Commonly, machines are considered almost faultless and for this reason we think that their decisions aren’t conditioned by prejudices. Unfortunately, this is completely wrong and Azzurra Ragone, Innovation Manager and previously Program Manager at Google, explained to us why in her talk at Codemotion Rome 2019.

Machine Learning algorithms, just like any other simpler algorithms, are made by people and discrimination is in human nature. Taking that into account, we can imagine why it is pretty easy for a certain belief to pass on to an Artificial Intelligence.

The question now is: should we care? Just try to imagine a situation where a life-changing decision is made by a machine. We are so used to others taking decisions for us, like a school admission, that we take for granted the fairness of their choice. But machines don’t know fairness, at least until we teach it to them.

In their book “Fairness and Machine Learning”, Solon Barocas, Moritz Hardt and Arvind Narayanan wrote:

Arbitrary, inconsistent, or faulty decision-making thus raises serious concerns because it risks limiting our ability to achieve the goals that we have set for ourselves and access the opportunities for which we are qualified.

One example is the geo-bias, a very frequent problem that originates from the western-centered world we live in. For instance, ImageNet, an image database organized by Machine Learning, has 45% of its images coming from the USA (4% of world population) while China and India (36% of world population) generate a mere 3% of images. The deficiency in culture variety leads to huge misunderstanding, like an Indian bridal dress being mistaken for a performer’s dress and so on.

This happens because a Machine Learning system works very well only if it is trained with large amounts of data. The obvious consequence is that minorities are not fairly represented by AIs.

Then how do they learn data?

The Machine Learning Loop

To describe how an AI learns, we use the Machine Learning Loop.

The process is very simple: we start from the current state of the World and, by measurement, we acquire Data. Then, a Model is produced by learning. Next, an effect is produced on Individuals by models’ actions and a successive feedback modifies the Model. Eventually, the state of the World will change and the Loop will start again.

Let’s look closer at the various steps.

Talking about measurement, we have to keep in mind that the origin of data is vital. Variables of interest, the process to transform observation into numbers, the data collection itself. Everything must be strictly defined.

However, the most critical phase, in which biases are easily introduced, is certainly the learning one. At this stage, our AI gains knowledge and information, but also prejudices and stereotypes. Using Google Translator as an example, the famous online interpreter, when translating from a gender-neutral language to English, it tends to associate doctors with men and nurses with women.

Moving on to the action segment, Machine Learning ranges from prediction to classification and each functionality can affect human life in serious ways.
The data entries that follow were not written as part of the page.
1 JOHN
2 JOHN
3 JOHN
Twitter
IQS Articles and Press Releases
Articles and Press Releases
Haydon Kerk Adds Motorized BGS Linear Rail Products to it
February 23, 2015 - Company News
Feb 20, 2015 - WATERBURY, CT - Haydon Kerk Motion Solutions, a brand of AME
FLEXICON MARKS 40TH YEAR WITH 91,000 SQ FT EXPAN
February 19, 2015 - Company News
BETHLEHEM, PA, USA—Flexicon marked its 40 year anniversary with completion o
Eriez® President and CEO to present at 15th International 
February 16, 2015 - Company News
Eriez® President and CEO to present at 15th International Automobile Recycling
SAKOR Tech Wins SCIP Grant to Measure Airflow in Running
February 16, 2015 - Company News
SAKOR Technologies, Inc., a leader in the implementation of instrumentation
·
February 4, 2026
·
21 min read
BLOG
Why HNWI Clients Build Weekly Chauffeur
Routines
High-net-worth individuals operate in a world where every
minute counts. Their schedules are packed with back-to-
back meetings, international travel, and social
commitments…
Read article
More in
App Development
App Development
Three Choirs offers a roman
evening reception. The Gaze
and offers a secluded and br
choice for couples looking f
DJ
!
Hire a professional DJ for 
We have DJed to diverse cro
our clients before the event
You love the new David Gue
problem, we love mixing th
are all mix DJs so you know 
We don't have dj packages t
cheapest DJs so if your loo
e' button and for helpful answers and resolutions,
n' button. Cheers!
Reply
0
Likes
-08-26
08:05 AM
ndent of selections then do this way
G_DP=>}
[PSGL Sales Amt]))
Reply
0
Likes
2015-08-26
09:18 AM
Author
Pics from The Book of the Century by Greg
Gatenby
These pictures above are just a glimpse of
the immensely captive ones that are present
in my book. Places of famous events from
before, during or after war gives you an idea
Bias isn’t generated in this phase but, of course, its effects take place.

Feedback is again a critical zone and it is essential to properly design the auto-correction strategy. In fact, wrong error management can lead to unexpected and, above all, unwanted results. For example, we should avoid self-fulfilling feedback loops, an event that occurs when data, discovered on the basis of predictions, is used to update the model. Case in point, a crime-predicting AI could increase security in high-crime zones, leading to a rise in minor crime detection. But this will eventually increase crime rates, causing a disproportion in security.

How do we avoid bias?

Completely eliminating bias is a very difficult task, but finding and fixing it is a realistic goal. To achieve this, first we need to analyse our AI and look for clues. Are there any missing features? Are there any unexpected values? Are data sources unbalanced? If, for any of these questions, the answer is yes, we must immediately do something.

One really useful tool in Machine Learning management is Facets. It helps explore data and gives us a clear representation of values distribution, like the quantity of samples for each gender and age, making us aware which segment is poorly trained.
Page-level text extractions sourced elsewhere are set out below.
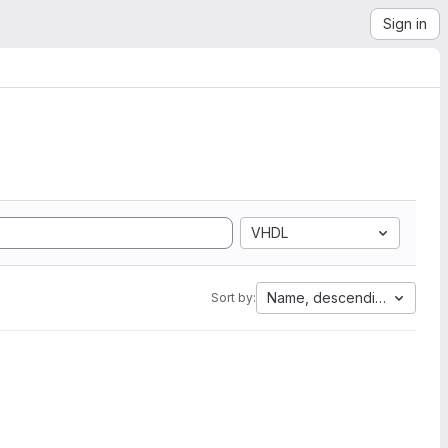
Sign in
VHDL
Name, descending
Sort by:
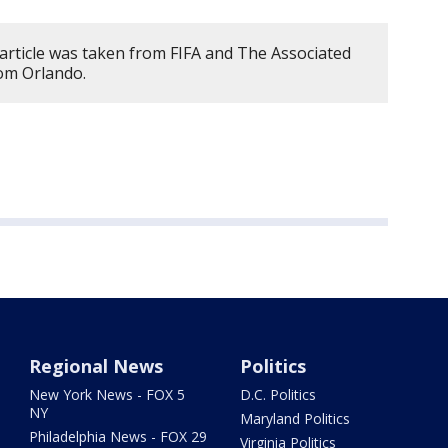
 article was taken from FIFA and The Associated
rom Orlando.
Regional News
Politics
New York News - FOX 5
D.C. Politics
NY
Maryland Politics
Philadelphia News - FOX 29
Virginia Politics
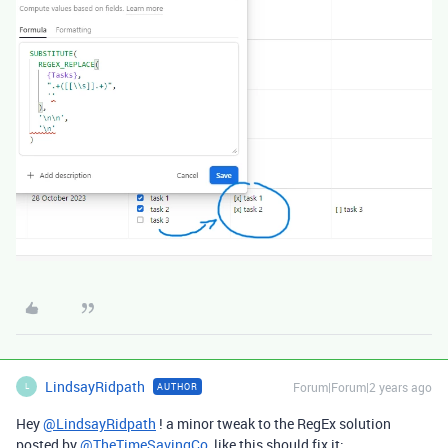
LindsayRidpath
Forum|Forum|2 years ago
AUTHOR
L
Hey
@LindsayRidpath
! a minor tweak to the RegEx solution
posted by
@TheTimeSavingCo
like this should fix it:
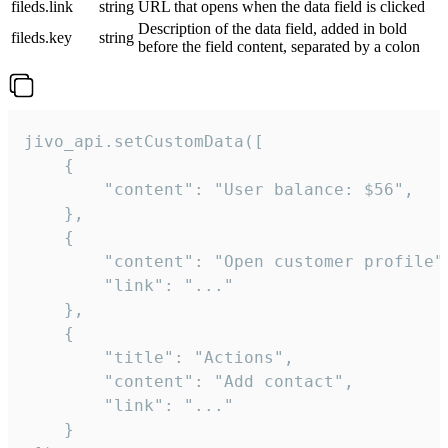
fileds.link
string
URL that opens when the data field is clicked
Description of the data field, added in bold
fileds.key
string
before the field content, separated by a colon
jivo_api.setCustomData([

    {

        "content": "User balance: $56",

    },

    {

        "content": "Open customer profile",
        "link": "..."

    },

    {

        "title": "Actions",

        "content": "Add contact",

        "link": "..."

    }
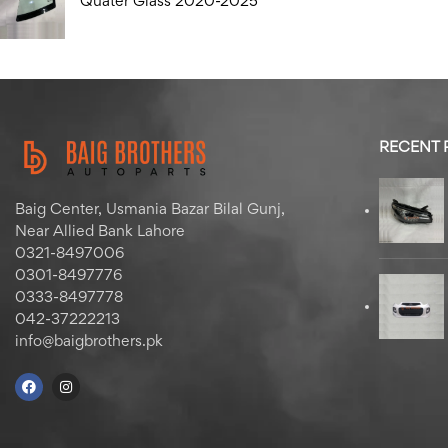
Quater Glass 2020-2025
RECENT
Baig Center, Usmania Bazar Bilal Gunj,
Near Allied Bank Lahore
0321-8497006
0301-8497776
0333-8497778
042-37222213
info@baigbrothers.pk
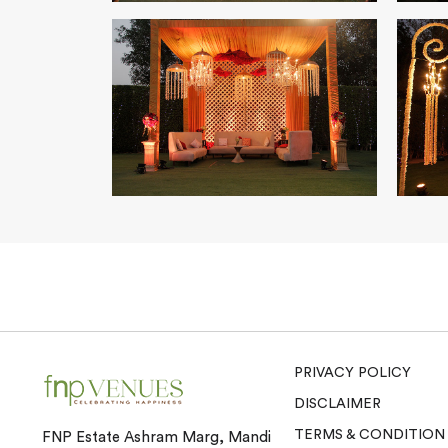
PRIVACY POLICY
DISCLAIMER
TERMS & CONDITION
FNP Estate Ashram Marg, Mandi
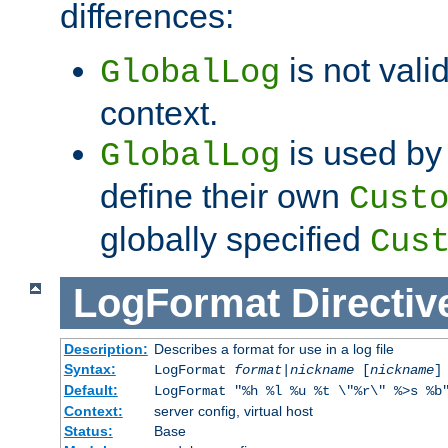
differences:
is not valid
GlobalLog
context.
is used by 
GlobalLog
define their own
Cust
globally specified
Cus
LogFormat
Directiv
Description:
Describes a format for use in a log file
Syntax:
LogFormat
format
|
nickname
[
nickname
]
Default:
LogFormat "%h %l %u %t \"%r\" %>s %b
Context:
server config, virtual host
Status:
Base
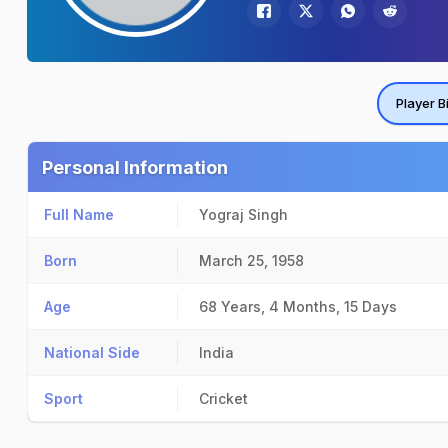
Player B
Personal Information
Full Name
Yograj Singh
Born
March 25, 1958
Age
68 Years, 4 Months, 15 Days
National Side
India
Sport
Cricket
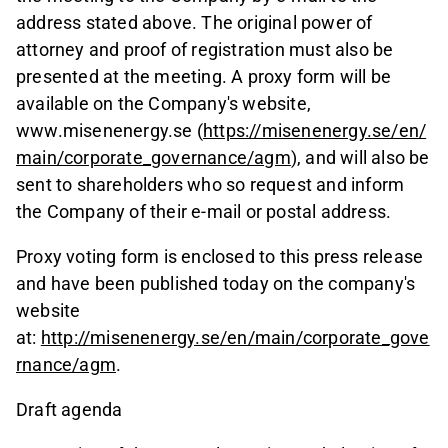
address stated above. The original power of
attorney and proof of registration must also be
presented at the meeting. A proxy form will be
available on the Company's website,
www.misenenergy.se (
https://misenenergy.se/en/
main/corporate_governance/agm
), and will also be
sent to shareholders who so request and inform
the Company of their e-mail or postal address.
Proxy voting form is enclosed to this press release
and have been published today on the company's
website
at:
http://misenenergy.se/en/main/corporate_gove
rnance/agm
.
Draft agenda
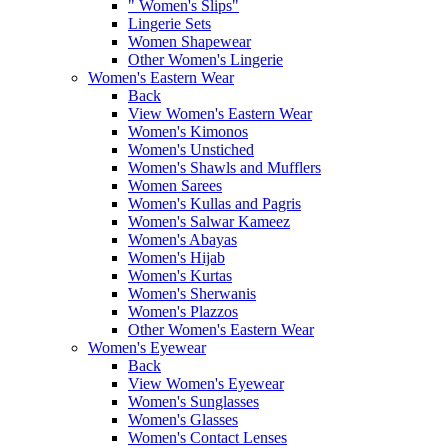
" Women's Slips"
Lingerie Sets
Women Shapewear
Other Women's Lingerie
Women's Eastern Wear
Back
View Women's Eastern Wear
Women's Kimonos
Women's Unstiched
Women's Shawls and Mufflers
Women Sarees
Women's Kullas and Pagris
Women's Salwar Kameez
Women's Abayas
Women's Hijab
Women's Kurtas
Women's Sherwanis
Women's Plazzos
Other Women's Eastern Wear
Women's Eyewear
Back
View Women's Eyewear
Women's Sunglasses
Women's Glasses
Women's Contact Lenses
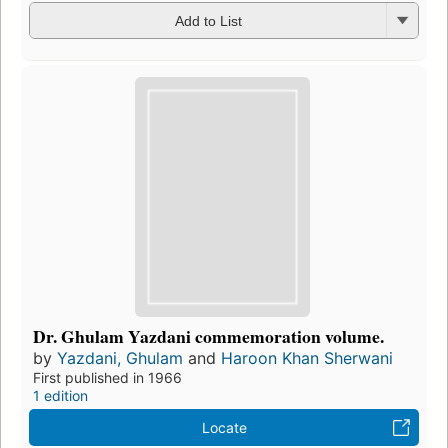
Add to List
Dr. Ghulam Yazdani commemoration volume.
by
Yazdani, Ghulam
and
Haroon Khan Sherwani
First published in 1966
1 edition
Locate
Let’s take a tumor-prediction model: evaluating it with Facets, we could notice that male patients are less likely to have a precise diagnosis than their female counterparts. How can we solve this? Just feed the model with more male patients’ data.
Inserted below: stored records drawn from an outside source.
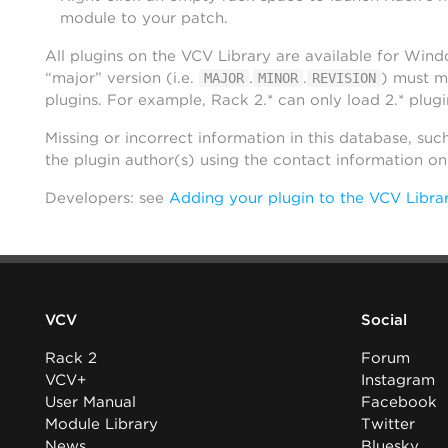
module to your patch.
All plugins on the VCV Library are available for Win
“major” version (i.e.
.
.
) must m
MAJOR
MINOR
REVISION
plugins. For example, Rack 2.* can only load 2.* plugi
Missing or incorrect information in this database, suc
the plugin author(s) using the contact information o
Developers: see
Adding your plugin to the VCV Libra
VCV
Social
Rack 2
Forum
VCV+
Instagram
User Manual
Facebook
Module Library
Twitter
News
Bluesky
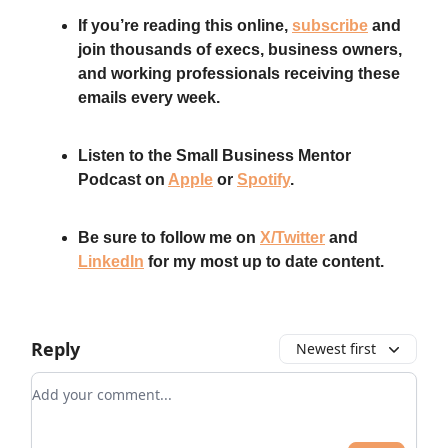
If you’re reading this online,
subscribe
and
join thousands of execs, business owners,
and working professionals receiving these
emails every week.
Listen to the Small Business Mentor
Podcast on
Apple
or
Spotify
.
Be sure to follow me on
X/Twitter
and
LinkedIn
for my most up to date content.
Reply
Newest first
Add your comment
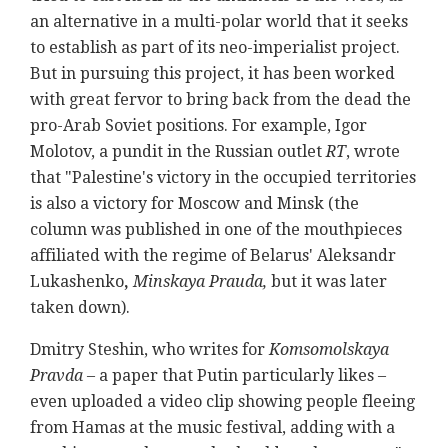
an alternative in a multi-polar world that it seeks
to establish as part of its neo-imperialist project.
But in pursuing this project, it has been worked
with great fervor to bring back from the dead the
pro-Arab Soviet positions. For example, Igor
Molotov, a pundit in the Russian outlet
RT
, wrote
that "Palestine's victory in the occupied territories
is also a victory for Moscow and Minsk (the
column was published in one of the mouthpieces
affiliated with the regime of
Belarus' Aleksandr
Lukashenko
,
Minskaya Prauda,
but it was later
taken down).
Dmitry Steshin, who writes for
Komsomolskaya
Pravda
– a paper that Putin particularly likes –
even uploaded a video clip showing people fleeing
from Hamas at the music festival, adding with a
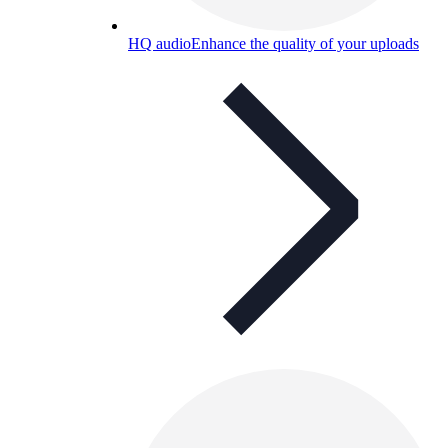
HQ audio
Enhance the quality of your uploads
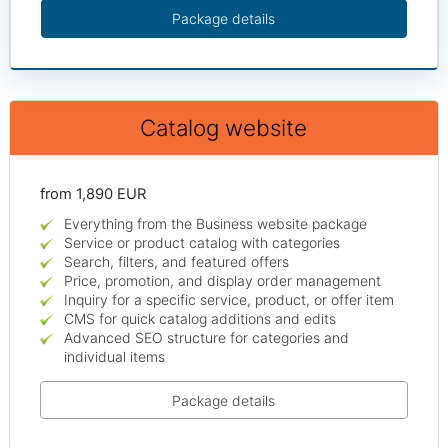
Package details
Catalog website
from 1,890 EUR
Everything from the Business website package
Service or product catalog with categories
Search, filters, and featured offers
Price, promotion, and display order management
Inquiry for a specific service, product, or offer item
CMS for quick catalog additions and edits
Advanced SEO structure for categories and
individual items
Package details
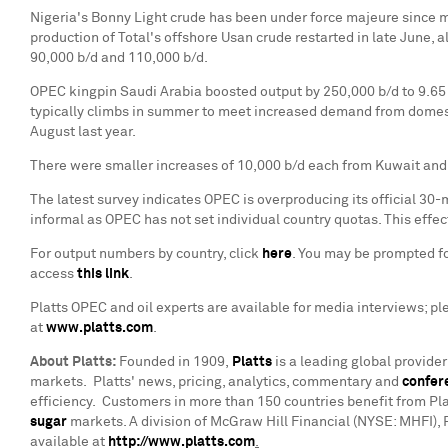
Nigeria's
Bonny Light
crude has been under force majeure since mi
production of Total's offshore Usan crude restarted in late June
90,000 b/d and 110,000 b/d.
OPEC kingpin
Saudi Arabia
boosted output by 250,000 b/d to 9.65 
typically climbs in summer to meet increased demand from domesti
August last year.
There were smaller increases of 10,000 b/d each from
Kuwait
and
The latest survey indicates OPEC is overproducing its official 30-
informal as OPEC has not set individual country quotas. This eff
For output numbers by country, click
here
. You may be prompted for
access
this link
.
Platts OPEC and oil experts are available for media interviews; p
at
www.platts.com
.
About Platts
:
Founded in 1909,
Platts
is a leading global provide
markets. Platts' news, pricing, analytics, commentary and
confer
efficiency. Customers in more than 150 countries benefit from Pla
sugar
markets. A division of McGraw Hill Financial (NYSE: MHFI), 
available at
http://www.platts.com
.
Another great tool to integrate Facets is What-if. It extends Facets with a more immediate visual interface and datapoint correlation. Also, it can compare different models’ performances, making very easy to choose which one is more suitable for our purpose. And last, but not least, What-if incorporates different Fairness-Testing tools that help us achieve fairness smoothly.

Finally, we have a more basic strategy to avoid bias so, let’s try it. After all, technology should be a service for all of us.
And remember, as Kate Crawford and Ryan Calo wrote in “There is a blind spot in AI research”:

AI is a cultural shift as much as a technical one. Autonomous systems are changing workplaces, streets and schools. We need to ensure that those changes are beneficial, before they are built further into the infrastructure of everyday life.